Ohne eine weitere Reaktion abzuwarten, verließ Michael wutschnaubend den Raum und durchsuchte die drei verbliebenen Räume auf dem Gang. In zweien war nichts und niemand zu finden, doch im dritten saß eine aufgelöste und weinende Melanie.
"Michael", sagte sie, als er den Raum betrat und sprang von dem Bett auf. "Gott sei dank bist du hier. Wir müssen hier verschwinden, bevor Neff zurückkommt. Er hat vollkommen den Verstand verloren."
"Wo ist er denn?"
"Keine Ahnung. Gleich nachdem wir hier reinkamen, hat er sich da rausgeschlichen."
Sie zeigte auf ein offenstehendes Fenster und Michael lief dorthin um hinauszublicken. Nichts als Dunkelheit war auf der anderen Seite.
"Klasse gemacht, Alex", murmelte er vor sich hin, "ihr belagert den Eingang und keiner kommt mal auf den naheliegenden Gedanken, dass man vielleicht auch noch woanders rauskönnte."
"Und was machen wir jetzt?"
Michael blickte noch lange in die Dunkelheit, so als hoffte er Nadja würde erscheinen wie ein gefallener Engel auf dem Weg über dem See aus Eis. Doch dort war nur einsame Dunkelheit.
"Wir?" fragte Michael. "Wieso sollten wir etwas machen?"
Er kletterte aus dem Fenster und sah, dass die Halle jetzt brannte. Melanie kletterte ihm hinterher und ließ sich von ihm durch die Dunkelheit führen. Manuel lief an ihnen vorbei und versuchte erfolglos mit einem arg lächerlich kleinen Eimer Wasser (vielleicht gingen 5 Liter in das Behältnis) das Feuer zu löschen.
Die meisten waren nun vor der Halle.

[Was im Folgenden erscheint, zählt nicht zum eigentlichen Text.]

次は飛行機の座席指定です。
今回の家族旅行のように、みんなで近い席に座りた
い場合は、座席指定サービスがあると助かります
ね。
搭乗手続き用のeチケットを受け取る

Sie hatten zwar die Intelligenz besessen vor dem Feuer zu fliehen, aber nicht die Weisheit ihren Streit zu beenden. Jetzt prügelten sie sich halt auf dem Rasen, der zudem noch schön, fast romantisch, erleuchtet war.
"Okay, stoppt die Schlacht", rief Michael Alex und Kadir zu, die fassungslos und gelähmt die ganze Szene betrachteten. "Hier ist der Grund für die Schlacht: Melanie, sie ist frei, jetzt stoppt diesen Schwachsinn!"
"Wie können wir etwas stoppen, das wir nicht begonnen haben?" erwiderte Kadir.
"Ihr wollt einfach nur zusehen?"
Alex zuckte mit den Schultern. "Die hören schon irgendwann von selbst auf. Und selbst wenn nicht: was könnten wir schon tun? Auf uns hören sie nicht mehr."
Die Schlacht wurde etwas weitläufiger, so als hätte man sich auf eine größere Tanzfläche begeben, doch das tat der Brutalität keinen Abbruch, im Gegenteil im Schatten der Flammen war der Sieg mehr wert als ein Menschenleben.
Stunden noch kämpften sie weiter, während die Halle komplett abbrannte und Manuel, Alex, Kadir, Michael und Melanie hilflos dabei zusehen mussten. Erst kurz vor dem Morgengrauen gaben viele ihre Gegenwehr auf, so dass die Schlacht Schritt für Schritt endete. Wer die Schlacht gewann, war nicht festzustellen, da am Ende keiner mehr so recht wusste, auf welcher Seite er eigentlich gekämpft hatte.